2. Edit the file /etc/racoon/psk.txt and ensure every line starts with a number sign (#) (we want everything in the file to be commented out), then add the following:

    *	***PRE-SHARED-KEY***
   

3. Edit the file /etc/ipsec-tools.d/l2tp.conf and put the following:

    spdadd ***RPI-IP***[l2tp] 0.0.0.0/0 udp -P out ipsec
    	esp/transport//require;
    spdadd 0.0.0.0/0 ***RPI-IP***[l2tp] udp -P in ipsec
    	esp/transport//require;
   

Configure xl2tpd

1. Edit /etc/xl2tpd/xl2tpd.conf (this file was not created at 80 columns so you'll want to resize your terminal window wider if possible).
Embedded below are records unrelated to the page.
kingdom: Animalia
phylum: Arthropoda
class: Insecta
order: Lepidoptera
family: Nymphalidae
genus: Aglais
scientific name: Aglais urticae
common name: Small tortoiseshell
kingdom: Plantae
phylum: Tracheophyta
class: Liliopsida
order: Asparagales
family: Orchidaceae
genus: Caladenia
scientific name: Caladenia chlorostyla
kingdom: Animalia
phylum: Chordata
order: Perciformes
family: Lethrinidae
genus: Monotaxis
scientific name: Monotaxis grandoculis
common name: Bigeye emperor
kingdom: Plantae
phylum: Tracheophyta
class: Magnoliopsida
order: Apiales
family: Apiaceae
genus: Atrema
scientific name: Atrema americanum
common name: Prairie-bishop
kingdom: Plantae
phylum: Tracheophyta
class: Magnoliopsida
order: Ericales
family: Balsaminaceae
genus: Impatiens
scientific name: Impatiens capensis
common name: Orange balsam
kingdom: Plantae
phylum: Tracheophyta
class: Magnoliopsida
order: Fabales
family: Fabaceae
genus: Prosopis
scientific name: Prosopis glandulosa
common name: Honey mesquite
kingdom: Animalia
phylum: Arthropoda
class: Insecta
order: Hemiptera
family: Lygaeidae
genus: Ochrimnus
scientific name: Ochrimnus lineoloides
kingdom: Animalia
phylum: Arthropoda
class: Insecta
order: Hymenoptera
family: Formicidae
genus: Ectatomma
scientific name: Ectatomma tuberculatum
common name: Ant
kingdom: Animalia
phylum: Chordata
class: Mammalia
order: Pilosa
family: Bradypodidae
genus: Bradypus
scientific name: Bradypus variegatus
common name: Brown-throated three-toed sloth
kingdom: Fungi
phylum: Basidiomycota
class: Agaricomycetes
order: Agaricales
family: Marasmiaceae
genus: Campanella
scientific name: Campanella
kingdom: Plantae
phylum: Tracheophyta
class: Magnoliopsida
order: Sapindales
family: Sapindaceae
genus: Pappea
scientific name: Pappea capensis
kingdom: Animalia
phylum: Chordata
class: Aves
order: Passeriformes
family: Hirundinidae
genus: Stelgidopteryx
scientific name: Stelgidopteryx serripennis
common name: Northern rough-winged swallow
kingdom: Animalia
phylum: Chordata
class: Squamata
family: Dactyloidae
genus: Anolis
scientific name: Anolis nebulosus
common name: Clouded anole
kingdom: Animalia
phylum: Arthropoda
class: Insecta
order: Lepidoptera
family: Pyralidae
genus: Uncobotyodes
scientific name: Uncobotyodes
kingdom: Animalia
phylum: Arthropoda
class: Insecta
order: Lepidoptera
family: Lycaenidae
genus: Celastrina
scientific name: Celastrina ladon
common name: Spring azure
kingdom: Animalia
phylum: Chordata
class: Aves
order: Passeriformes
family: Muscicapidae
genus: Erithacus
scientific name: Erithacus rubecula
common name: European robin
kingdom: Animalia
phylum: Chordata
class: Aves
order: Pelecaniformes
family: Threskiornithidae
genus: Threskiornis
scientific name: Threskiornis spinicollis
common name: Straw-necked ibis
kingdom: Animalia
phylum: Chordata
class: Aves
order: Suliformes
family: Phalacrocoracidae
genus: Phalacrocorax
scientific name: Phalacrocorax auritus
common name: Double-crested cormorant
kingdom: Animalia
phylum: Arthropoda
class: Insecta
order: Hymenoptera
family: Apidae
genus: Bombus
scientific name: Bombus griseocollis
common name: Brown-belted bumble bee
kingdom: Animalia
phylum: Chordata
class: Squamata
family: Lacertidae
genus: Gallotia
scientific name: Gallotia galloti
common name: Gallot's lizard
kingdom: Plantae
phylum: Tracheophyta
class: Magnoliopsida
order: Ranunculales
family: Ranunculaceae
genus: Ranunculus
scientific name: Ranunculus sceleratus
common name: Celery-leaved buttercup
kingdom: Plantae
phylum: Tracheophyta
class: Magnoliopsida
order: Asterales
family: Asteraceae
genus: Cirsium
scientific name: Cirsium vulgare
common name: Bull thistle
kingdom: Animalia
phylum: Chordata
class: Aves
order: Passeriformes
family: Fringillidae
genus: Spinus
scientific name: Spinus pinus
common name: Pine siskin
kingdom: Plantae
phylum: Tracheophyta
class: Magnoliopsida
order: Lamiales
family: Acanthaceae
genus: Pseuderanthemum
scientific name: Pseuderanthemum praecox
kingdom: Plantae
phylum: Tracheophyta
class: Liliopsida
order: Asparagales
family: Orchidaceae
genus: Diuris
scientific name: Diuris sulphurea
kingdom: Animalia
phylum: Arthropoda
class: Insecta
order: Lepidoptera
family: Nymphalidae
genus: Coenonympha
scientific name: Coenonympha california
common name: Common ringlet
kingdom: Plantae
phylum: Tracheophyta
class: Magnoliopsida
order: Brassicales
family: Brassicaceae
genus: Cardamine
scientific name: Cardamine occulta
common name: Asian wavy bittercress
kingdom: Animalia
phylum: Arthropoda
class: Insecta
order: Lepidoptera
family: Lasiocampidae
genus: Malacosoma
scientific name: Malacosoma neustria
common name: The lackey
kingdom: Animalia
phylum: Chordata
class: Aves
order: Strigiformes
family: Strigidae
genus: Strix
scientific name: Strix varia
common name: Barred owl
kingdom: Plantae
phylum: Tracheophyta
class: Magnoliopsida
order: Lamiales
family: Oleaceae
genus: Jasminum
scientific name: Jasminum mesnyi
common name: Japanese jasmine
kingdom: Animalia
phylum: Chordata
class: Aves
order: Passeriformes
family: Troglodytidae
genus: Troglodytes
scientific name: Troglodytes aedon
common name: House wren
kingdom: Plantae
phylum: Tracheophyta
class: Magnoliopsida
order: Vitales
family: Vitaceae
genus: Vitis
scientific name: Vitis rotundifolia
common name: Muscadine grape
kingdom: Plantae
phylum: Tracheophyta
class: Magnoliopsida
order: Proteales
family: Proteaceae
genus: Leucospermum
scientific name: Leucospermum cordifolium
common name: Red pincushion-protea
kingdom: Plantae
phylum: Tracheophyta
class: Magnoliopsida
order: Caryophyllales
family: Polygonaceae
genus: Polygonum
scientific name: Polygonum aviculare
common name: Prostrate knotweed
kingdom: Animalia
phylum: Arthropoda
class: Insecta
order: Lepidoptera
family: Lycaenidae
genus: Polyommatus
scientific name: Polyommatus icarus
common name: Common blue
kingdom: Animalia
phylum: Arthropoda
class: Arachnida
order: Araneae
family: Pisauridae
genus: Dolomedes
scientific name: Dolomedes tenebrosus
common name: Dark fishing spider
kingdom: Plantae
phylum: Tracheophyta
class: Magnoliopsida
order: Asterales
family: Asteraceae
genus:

The entire file seems to be commented out by default so you can simply add this to the end:

    [global]
    access control = no
    ;debug avp = yes
    ;debug network = yes
    ;debug state = yes
    ;debug tunnel = yes
   
    [lns default]
    ip range = ***NETBLOCK-RANGE***
    local ip = ***RPI-IP***
    require authentication = yes
    require chap = yes
    refuse pap = yes
    length bit = yes
    name = l2tpd
    pppoptfile = /etc/ppp/xl2tpd-options
    ;ppp debug = yes
   

Lines above which start with a semicolon (;) are commented out - if you need to troubleshoot configuraiton issues, you can uncomment them and you'll get some very verbose logging.

Configure pppd

1. You'll want to create a file corresponding with the pppoptfile we specified above, in this case /etc/ppp/xl2tpd-options:

    auth
    nodefaultroute
    lock
    proxyarp
    require-chap
    ms-dns ***DNS1***
    ms-dns ***DNS2***
   

2. Edit /etc/ppp/chap-secrets to add your user login(s) and password(s):

    ***USERNAME***	l2tpd	***PASSWORD***		*
   

Restart

1. Restart the Raspberry Pi to reload the configuration we've chagned with shutdown -r now.

Test

1. From inside your network, attempt to connect to the VPN using the ***RPI-IP*** address.

2. From outside your network, attempt to connect to your routable IP address.